### [Task]
Emit a verbatim copy of the lines below from the line with "Picture 2 (168" through the line with "Picture 3 (336", excluding pictures and everything outside that range.

### [Provided data]
· · · · · · ·

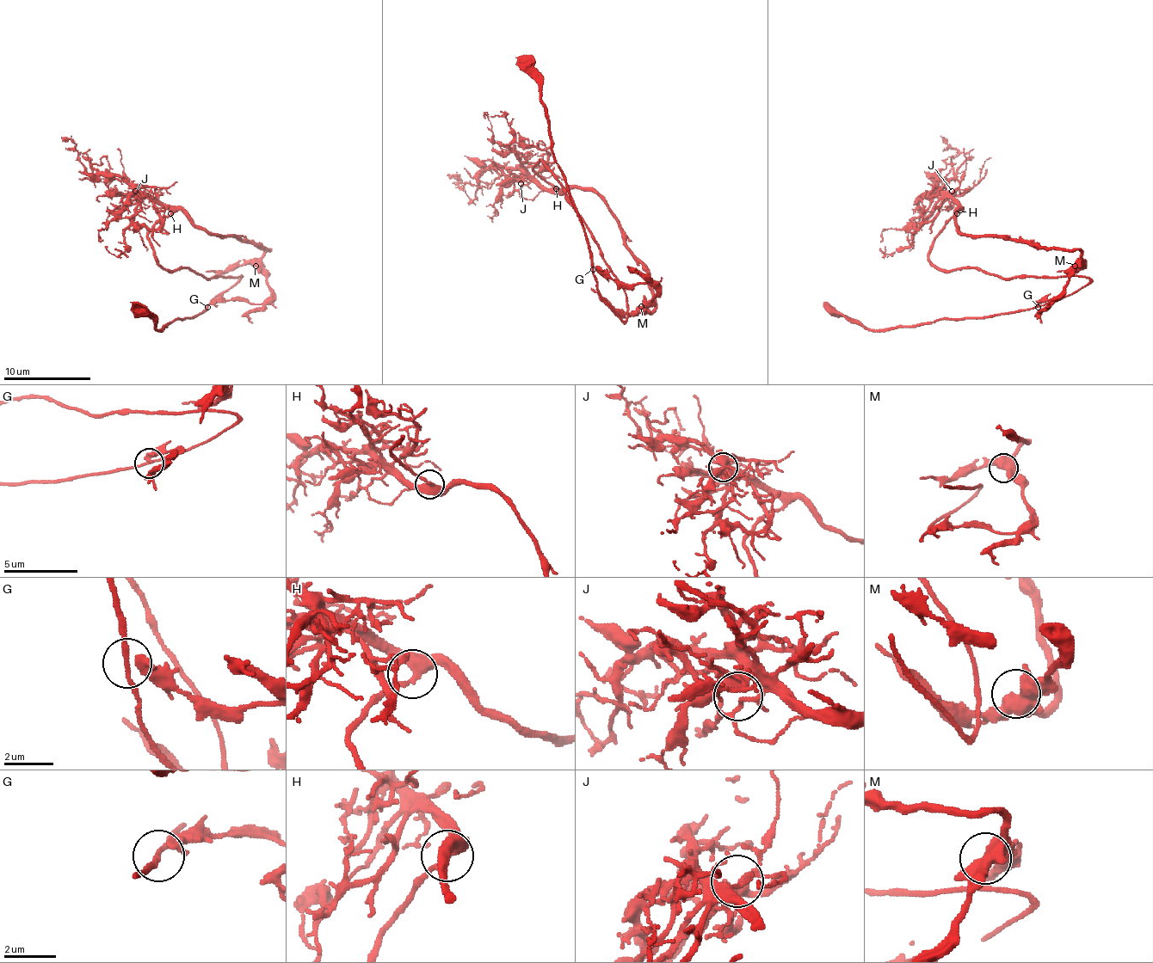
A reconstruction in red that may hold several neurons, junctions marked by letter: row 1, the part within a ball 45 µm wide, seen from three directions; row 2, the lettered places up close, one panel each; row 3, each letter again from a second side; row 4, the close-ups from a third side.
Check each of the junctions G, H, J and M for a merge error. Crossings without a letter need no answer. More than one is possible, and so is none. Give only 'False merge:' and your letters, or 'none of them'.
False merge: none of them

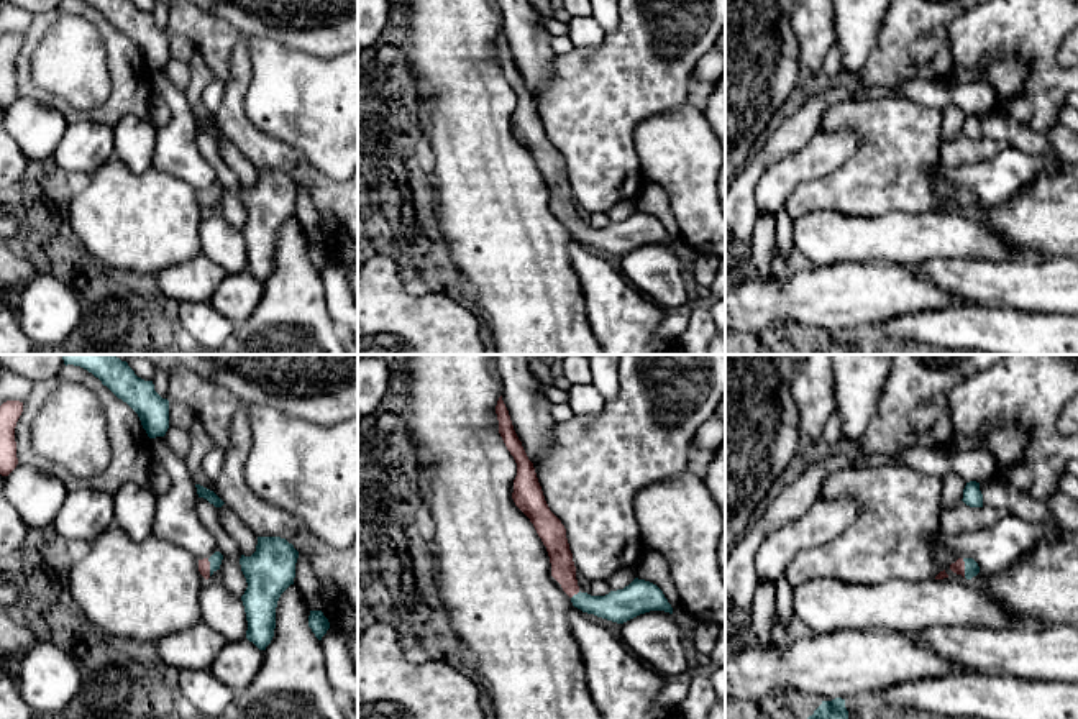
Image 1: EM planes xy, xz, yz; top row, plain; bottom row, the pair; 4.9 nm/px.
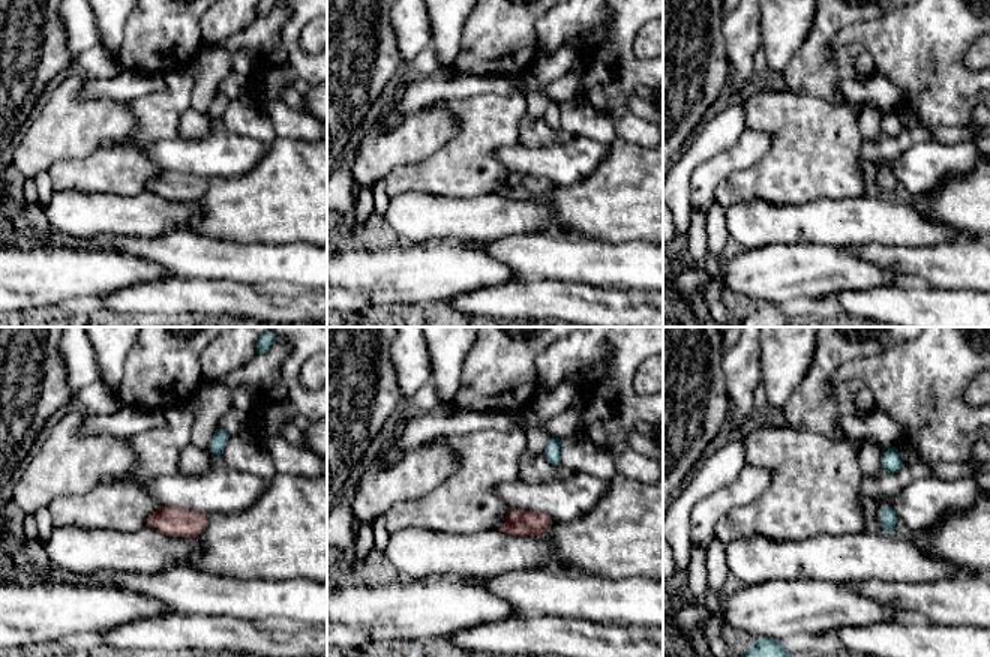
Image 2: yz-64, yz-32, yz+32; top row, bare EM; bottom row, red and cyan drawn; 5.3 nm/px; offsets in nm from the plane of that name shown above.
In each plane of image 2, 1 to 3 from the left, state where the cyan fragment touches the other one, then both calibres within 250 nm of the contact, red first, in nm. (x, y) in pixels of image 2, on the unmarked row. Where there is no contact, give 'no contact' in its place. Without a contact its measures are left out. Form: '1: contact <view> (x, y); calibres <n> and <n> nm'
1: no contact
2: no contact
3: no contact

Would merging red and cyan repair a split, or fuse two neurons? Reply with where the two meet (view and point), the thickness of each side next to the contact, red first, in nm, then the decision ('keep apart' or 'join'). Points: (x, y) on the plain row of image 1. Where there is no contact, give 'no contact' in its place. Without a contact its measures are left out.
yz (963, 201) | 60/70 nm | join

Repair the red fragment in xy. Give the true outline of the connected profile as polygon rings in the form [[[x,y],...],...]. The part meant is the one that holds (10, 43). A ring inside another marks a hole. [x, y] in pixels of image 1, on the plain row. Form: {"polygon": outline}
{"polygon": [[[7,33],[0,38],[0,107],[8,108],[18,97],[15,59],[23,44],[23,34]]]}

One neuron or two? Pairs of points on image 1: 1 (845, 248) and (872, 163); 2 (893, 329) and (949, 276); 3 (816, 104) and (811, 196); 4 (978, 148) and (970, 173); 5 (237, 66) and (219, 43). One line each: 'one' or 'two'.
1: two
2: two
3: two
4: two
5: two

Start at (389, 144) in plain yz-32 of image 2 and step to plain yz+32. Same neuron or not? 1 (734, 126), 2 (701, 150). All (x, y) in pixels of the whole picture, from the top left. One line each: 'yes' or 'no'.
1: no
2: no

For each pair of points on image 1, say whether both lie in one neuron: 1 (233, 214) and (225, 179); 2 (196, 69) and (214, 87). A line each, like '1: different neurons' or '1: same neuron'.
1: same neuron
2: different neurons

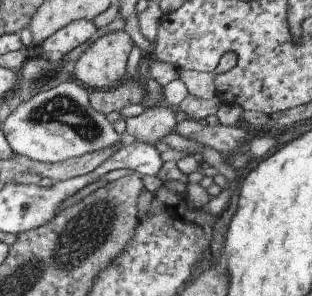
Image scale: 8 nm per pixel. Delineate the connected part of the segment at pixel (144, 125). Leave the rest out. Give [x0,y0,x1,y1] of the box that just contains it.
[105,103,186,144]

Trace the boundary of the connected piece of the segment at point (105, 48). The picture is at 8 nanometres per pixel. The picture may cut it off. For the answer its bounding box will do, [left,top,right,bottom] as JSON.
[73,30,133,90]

· · · · · · ·

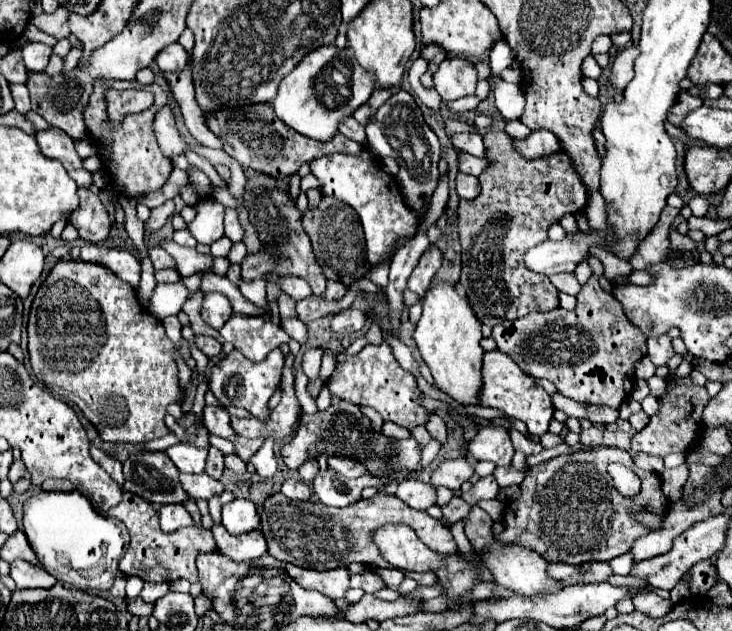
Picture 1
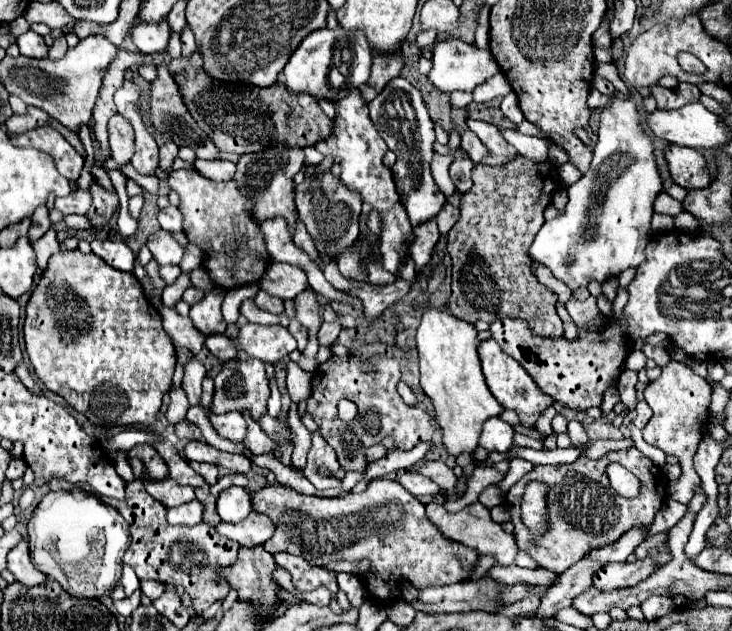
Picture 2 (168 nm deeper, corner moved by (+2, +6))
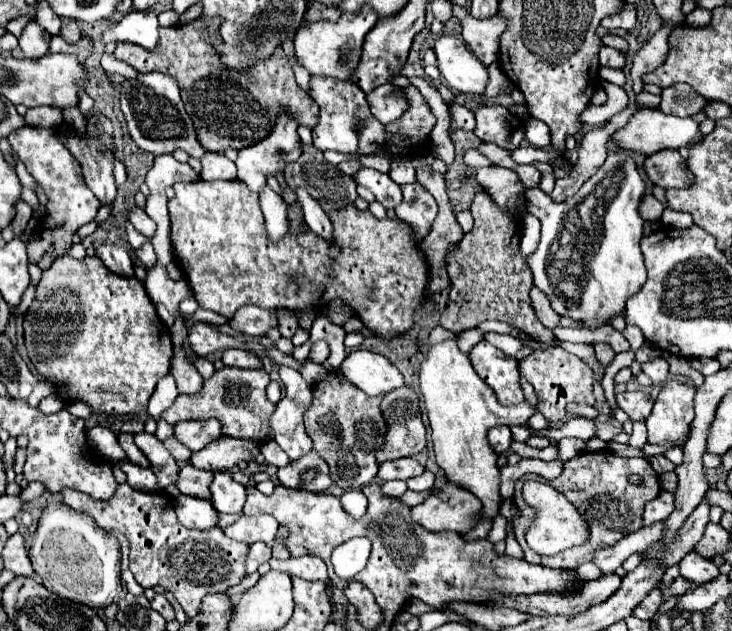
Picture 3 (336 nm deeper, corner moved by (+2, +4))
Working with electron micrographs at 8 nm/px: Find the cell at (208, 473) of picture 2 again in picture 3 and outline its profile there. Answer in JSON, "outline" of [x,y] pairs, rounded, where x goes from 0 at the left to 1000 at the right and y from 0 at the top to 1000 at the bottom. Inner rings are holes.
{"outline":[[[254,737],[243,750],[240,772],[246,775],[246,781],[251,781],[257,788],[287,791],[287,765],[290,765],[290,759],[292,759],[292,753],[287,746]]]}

· · · · · · ·

### [Solution to this exercise]
Picture 2 (168 nm deeper, corner moved by (+2, +6))
Picture 3 (336 nm deeper, corner moved by (+2, +4))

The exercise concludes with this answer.